TASK TO COMPLETE: Please write out the lines of the listing below exactly, beginning with the line that contains "order: Polypodiales" and continuing through the last line of the listing. Omit the pictures from your answer.

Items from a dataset
* start *

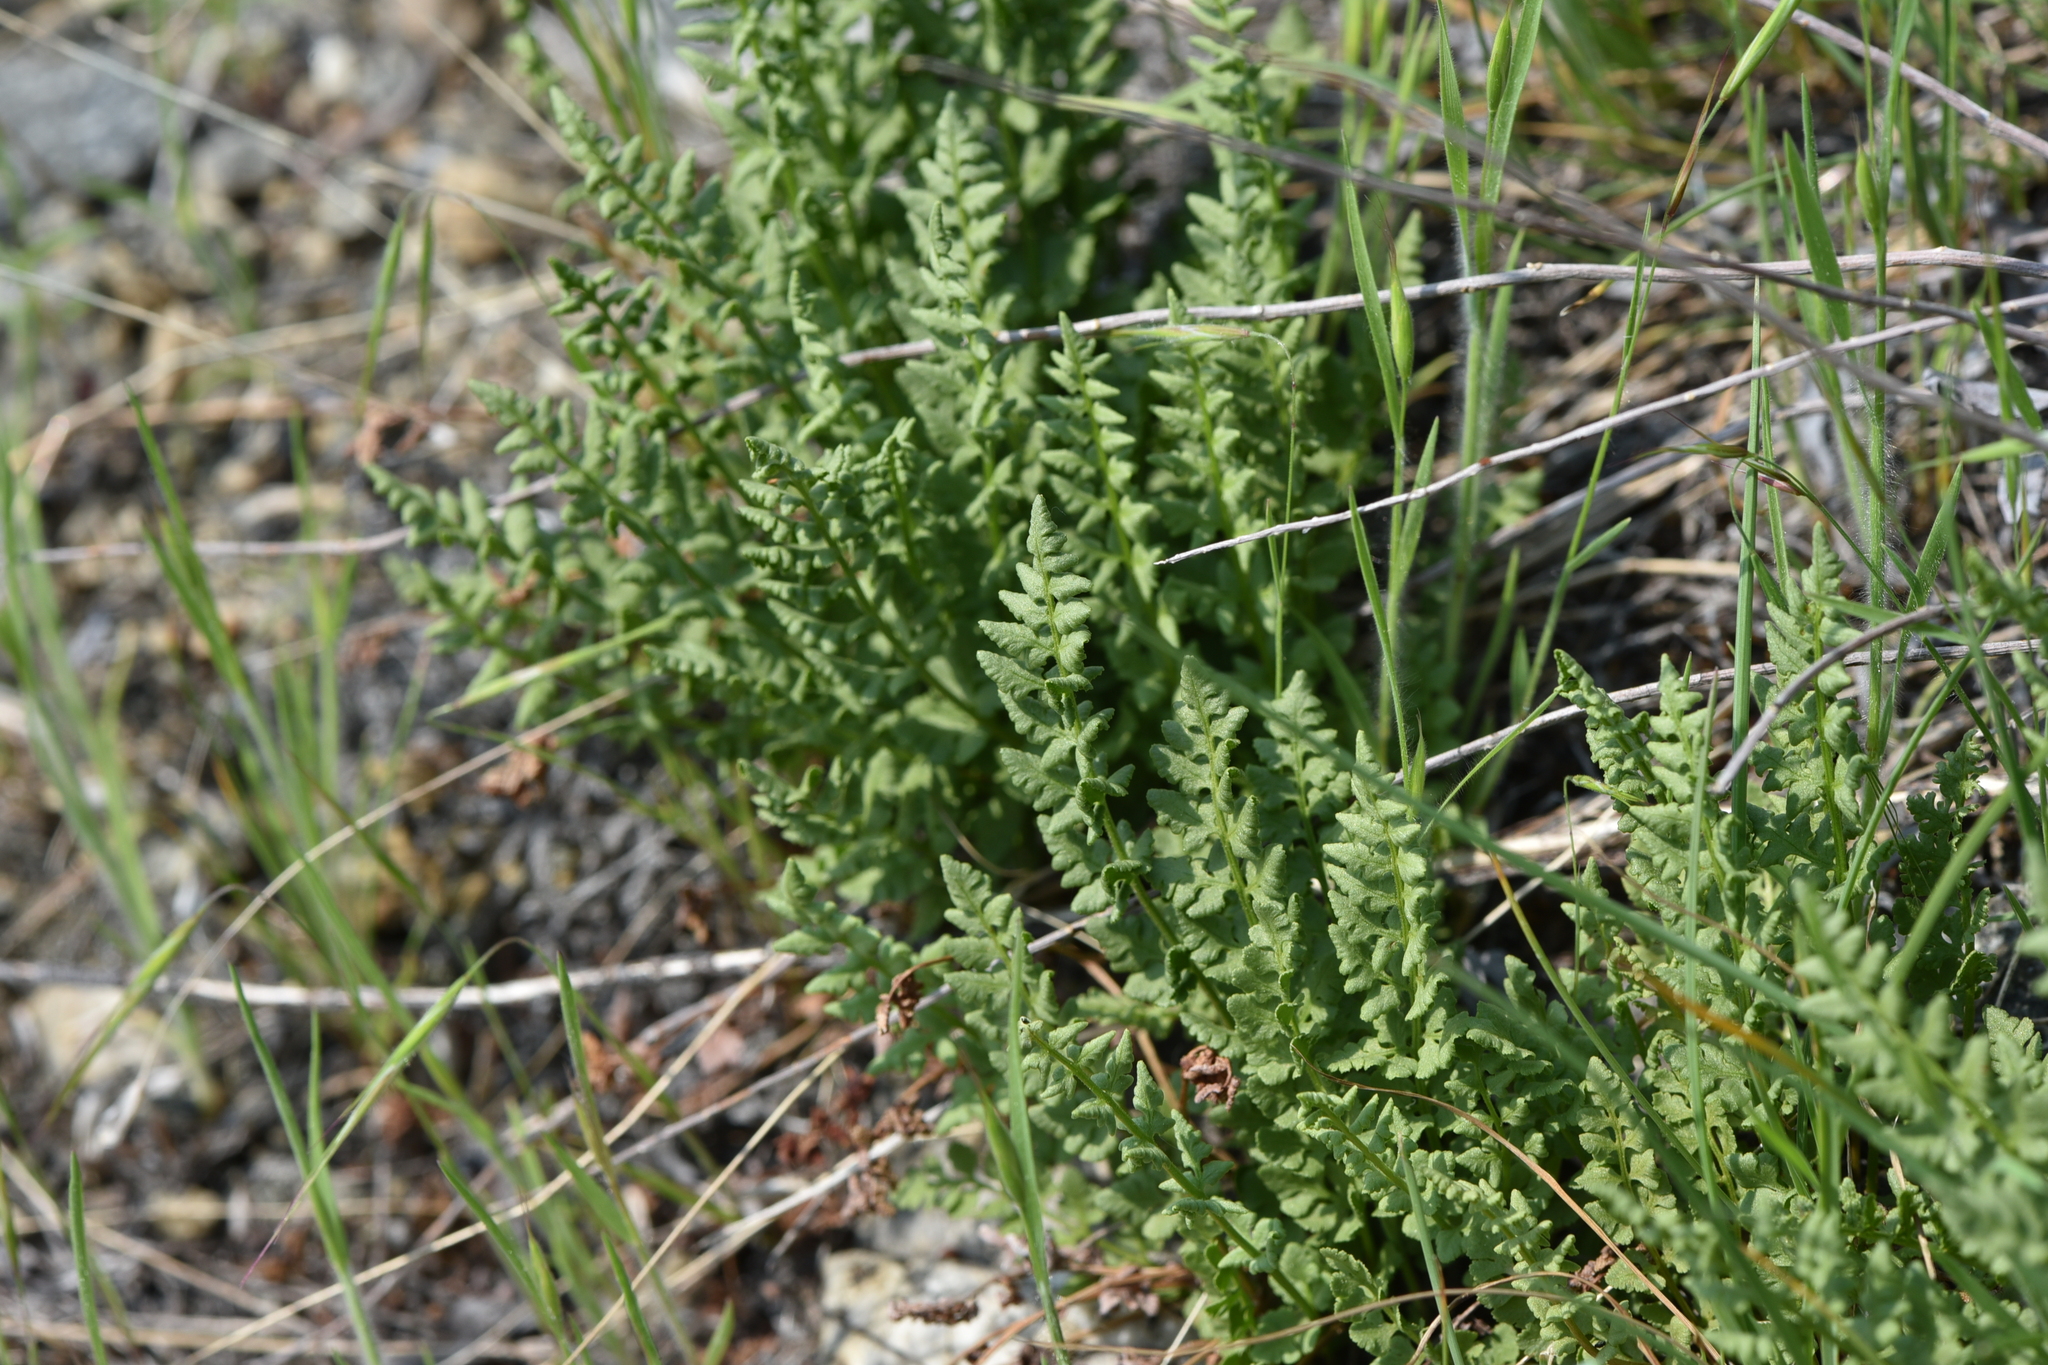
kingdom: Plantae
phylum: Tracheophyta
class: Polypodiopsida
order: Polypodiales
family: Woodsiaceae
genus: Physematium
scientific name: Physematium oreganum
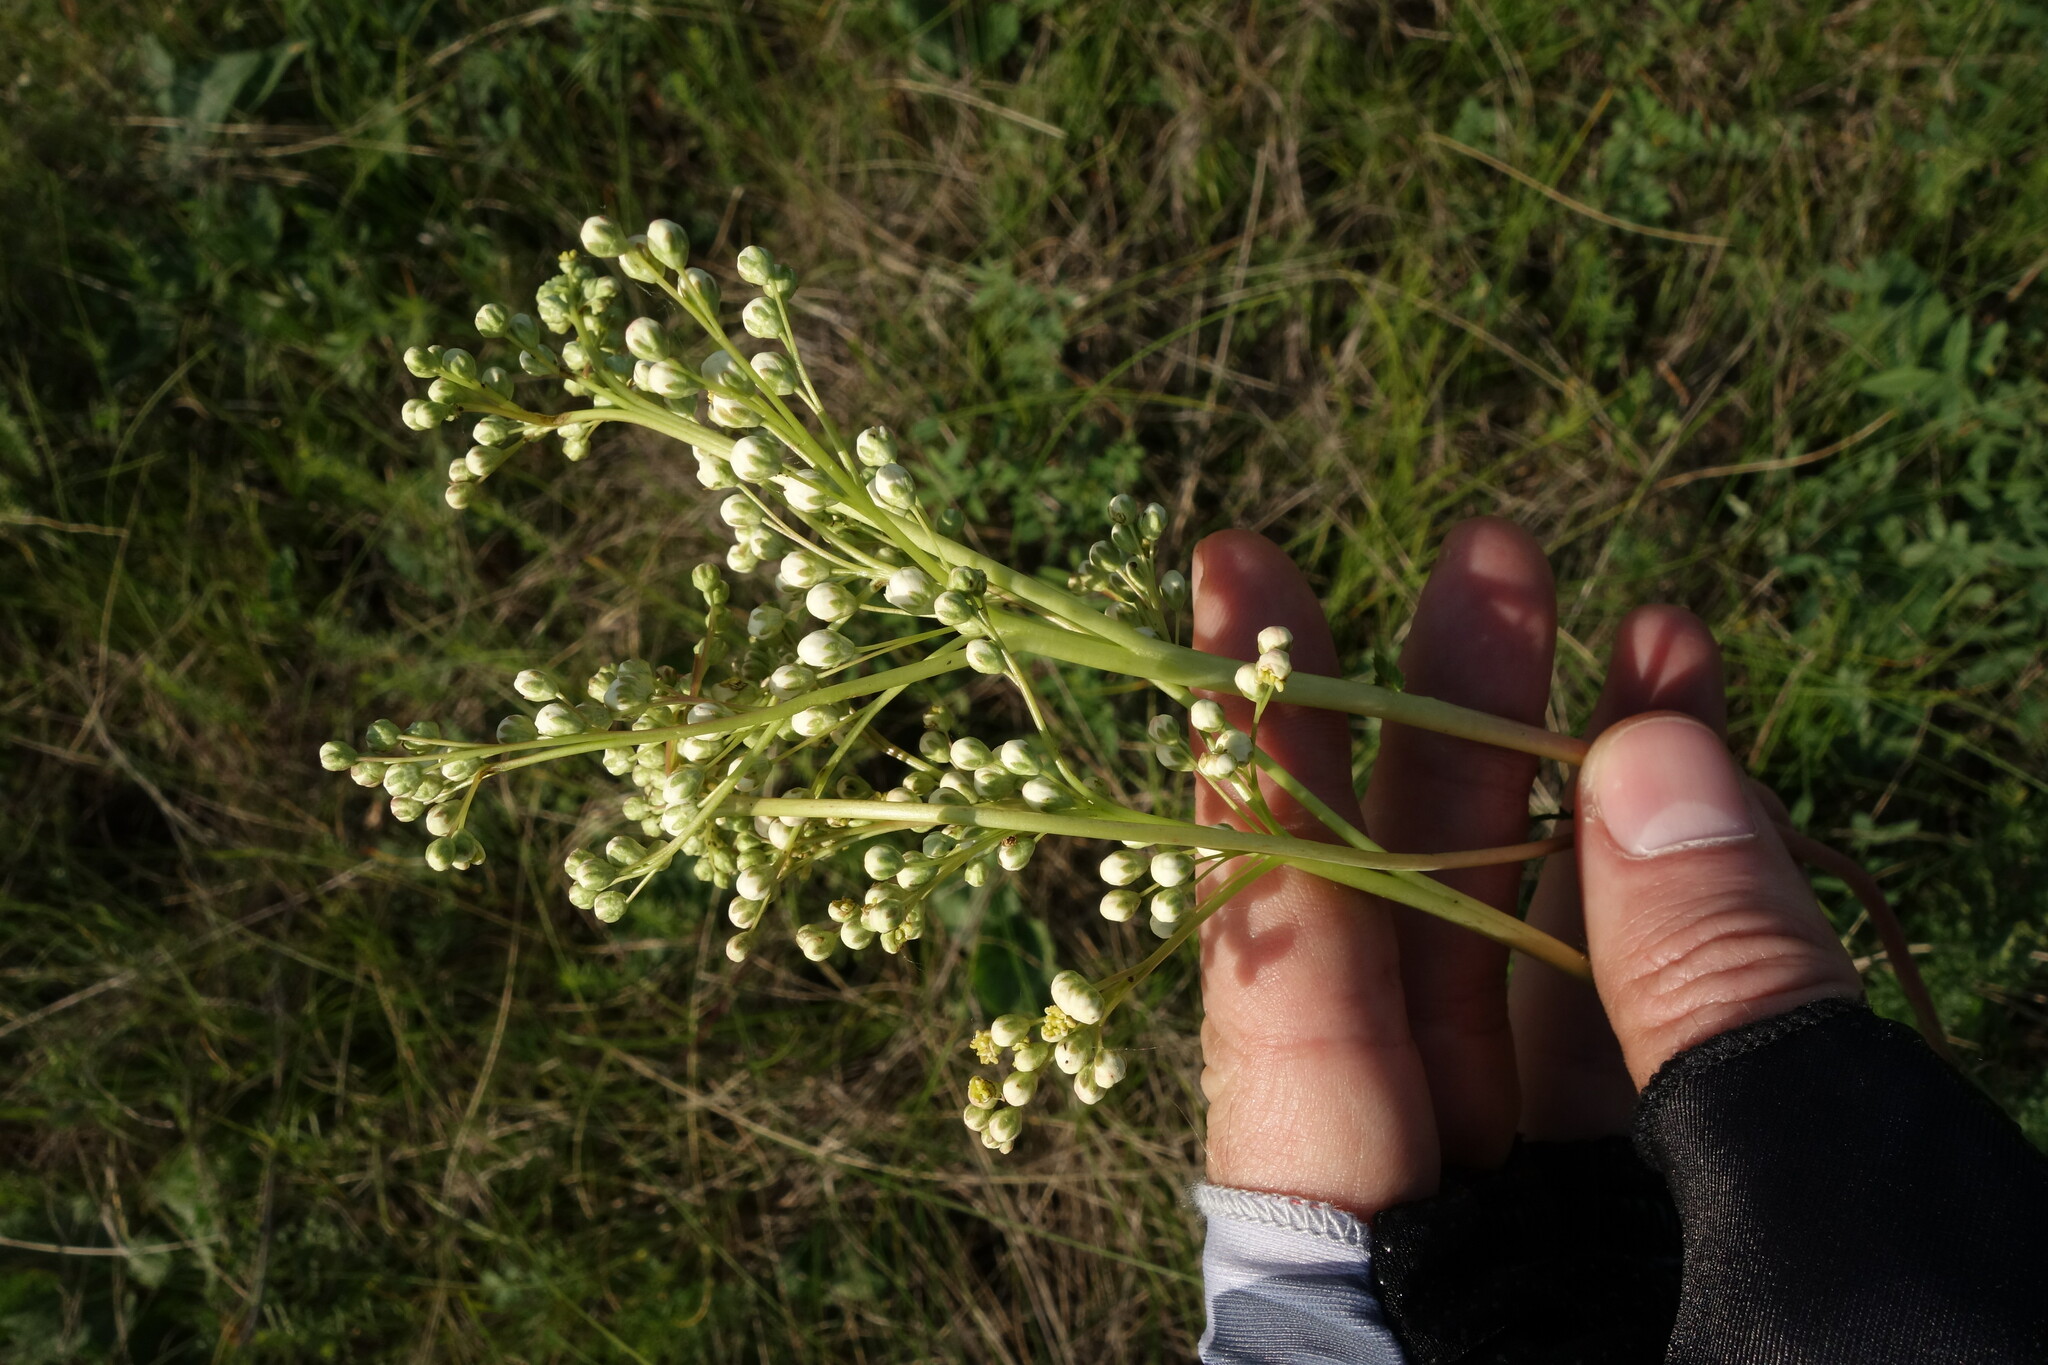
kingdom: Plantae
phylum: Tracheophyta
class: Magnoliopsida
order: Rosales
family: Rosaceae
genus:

* end *

WRITTEN SOLUTION:
order: Polypodiales
family: Woodsiaceae
genus: Physematium
scientific name: Physematium oreganum
kingdom: Plantae
phylum: Tracheophyta
class: Magnoliopsida
order: Rosales
family: Rosaceae
genus:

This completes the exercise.